DATA SUPPLIED
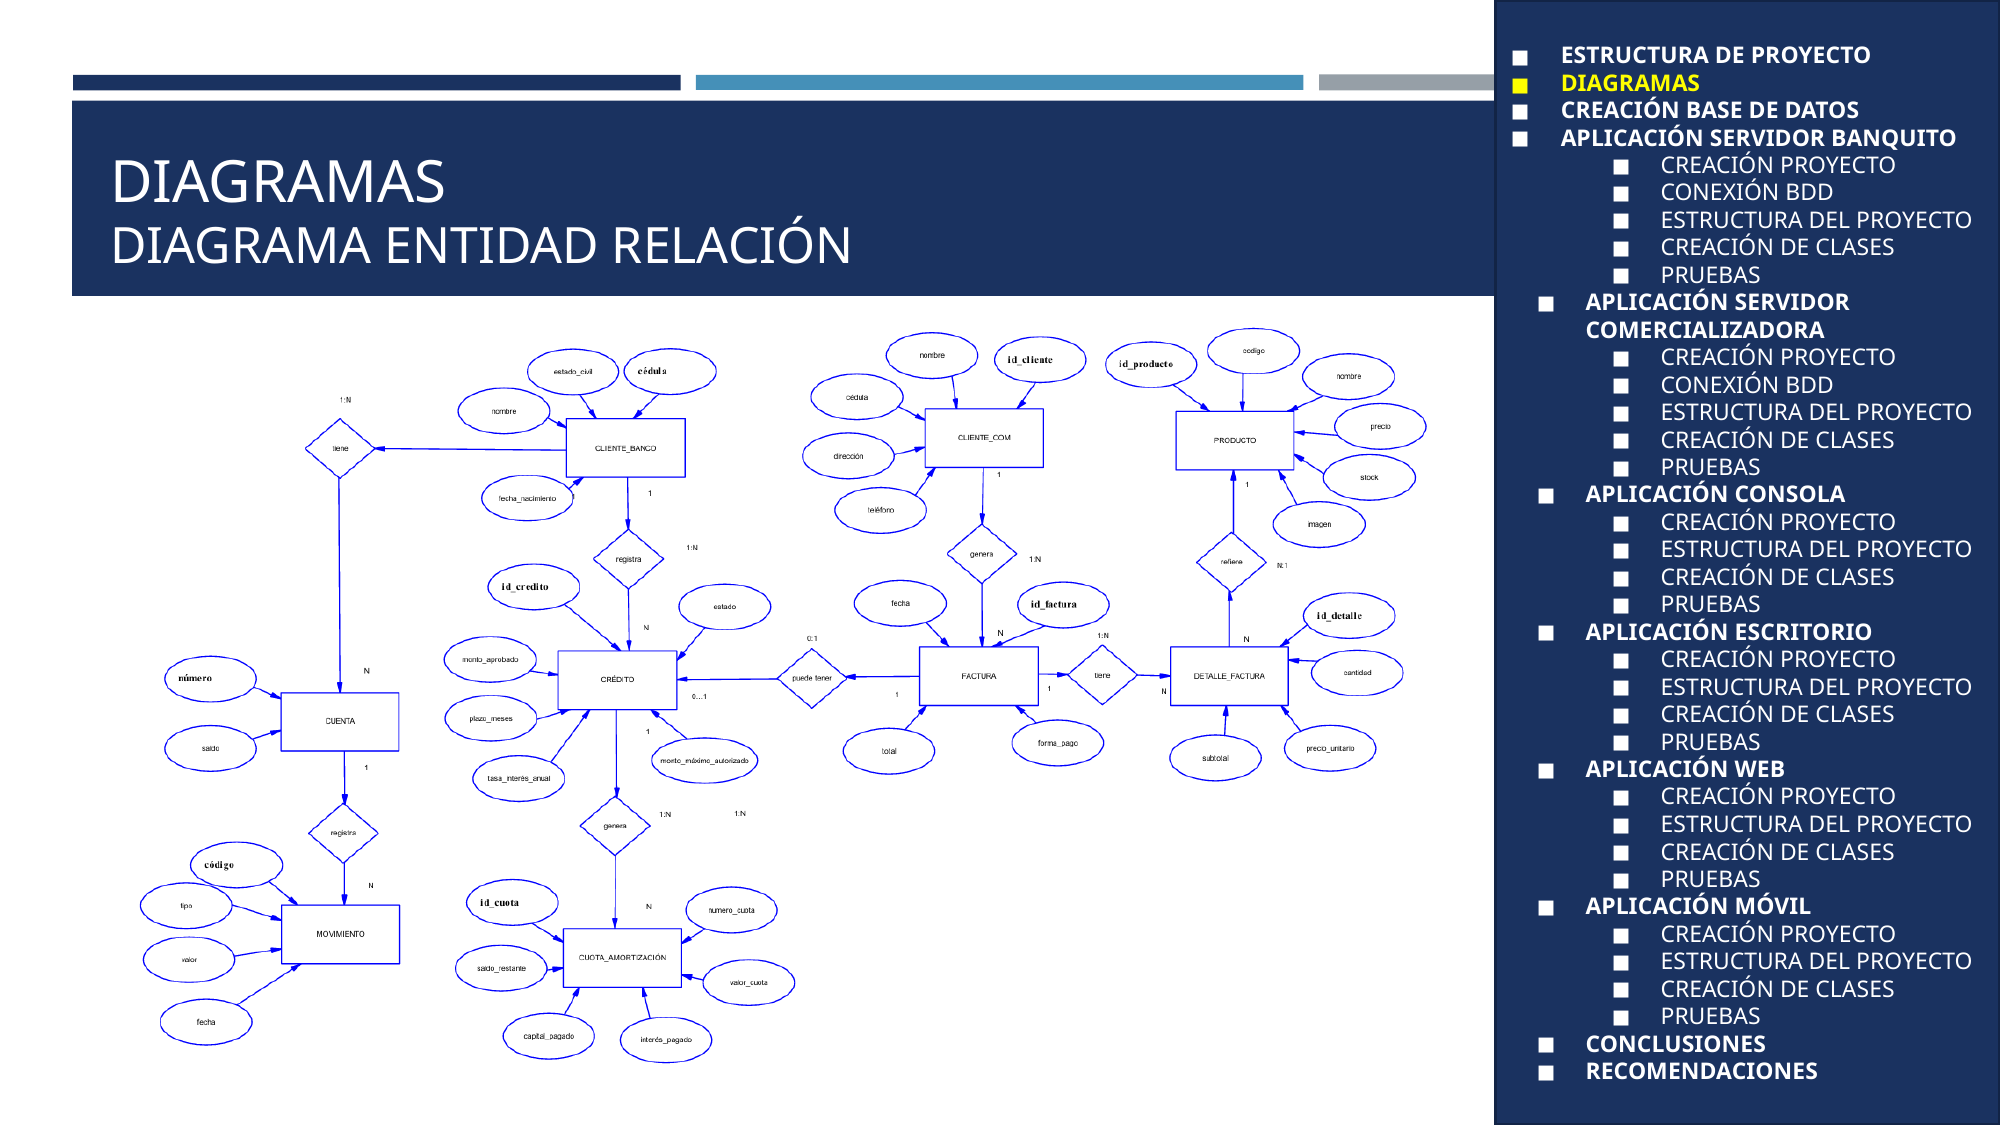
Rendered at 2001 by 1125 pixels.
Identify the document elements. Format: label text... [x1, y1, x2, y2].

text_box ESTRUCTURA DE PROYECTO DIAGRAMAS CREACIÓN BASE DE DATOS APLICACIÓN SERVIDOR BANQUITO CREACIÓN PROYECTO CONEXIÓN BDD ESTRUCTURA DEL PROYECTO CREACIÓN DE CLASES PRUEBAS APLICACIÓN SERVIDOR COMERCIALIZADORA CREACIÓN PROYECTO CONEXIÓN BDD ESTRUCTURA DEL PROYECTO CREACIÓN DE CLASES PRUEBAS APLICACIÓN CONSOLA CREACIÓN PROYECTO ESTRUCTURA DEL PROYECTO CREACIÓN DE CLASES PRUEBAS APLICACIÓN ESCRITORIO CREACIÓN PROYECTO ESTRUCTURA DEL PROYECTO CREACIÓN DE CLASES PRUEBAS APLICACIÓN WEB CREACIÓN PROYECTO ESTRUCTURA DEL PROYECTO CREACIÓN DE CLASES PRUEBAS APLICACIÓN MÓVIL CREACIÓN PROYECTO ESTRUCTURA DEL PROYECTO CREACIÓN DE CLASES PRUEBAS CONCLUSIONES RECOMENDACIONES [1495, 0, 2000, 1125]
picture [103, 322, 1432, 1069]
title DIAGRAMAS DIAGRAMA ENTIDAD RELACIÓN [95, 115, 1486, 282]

EXERCISE DESCRIPTION
Wherever the string "DIAGRAMAS" appears in a line of the records, copy that line.

WRITTEN ANSWER
text_box ESTRUCTURA DE PROYECTO DIAGRAMAS CREACIÓN BASE DE DATOS APLICACIÓN SERVIDOR BANQUITO CREACIÓN PROYECTO CONEXIÓN BDD ESTRUCTURA DEL PROYECTO CREACIÓN DE CLASES PRUEBAS APLICACIÓN SERVIDOR COMERCIALIZADORA CREACIÓN PROYECTO CONEXIÓN BDD ESTRUCTURA DEL PROYECTO CREACIÓN DE CLASES PRUEBAS APLICACIÓN CONSOLA CREACIÓN PROYECTO ESTRUCTURA DEL PROYECTO CREACIÓN DE CLASES PRUEBAS APLICACIÓN ESCRITORIO CREACIÓN PROYECTO ESTRUCTURA DEL PROYECTO CREACIÓN DE CLASES PRUEBAS APLICACIÓN WEB CREACIÓN PROYECTO ESTRUCTURA DEL PROYECTO CREACIÓN DE CLASES PRUEBAS APLICACIÓN MÓVIL CREACIÓN PROYECTO ESTRUCTURA DEL PROYECTO CREACIÓN DE CLASES PRUEBAS CONCLUSIONES RECOMENDACIONES [1495, 0, 2000, 1125]
title DIAGRAMAS DIAGRAMA ENTIDAD RELACIÓN [95, 115, 1486, 282]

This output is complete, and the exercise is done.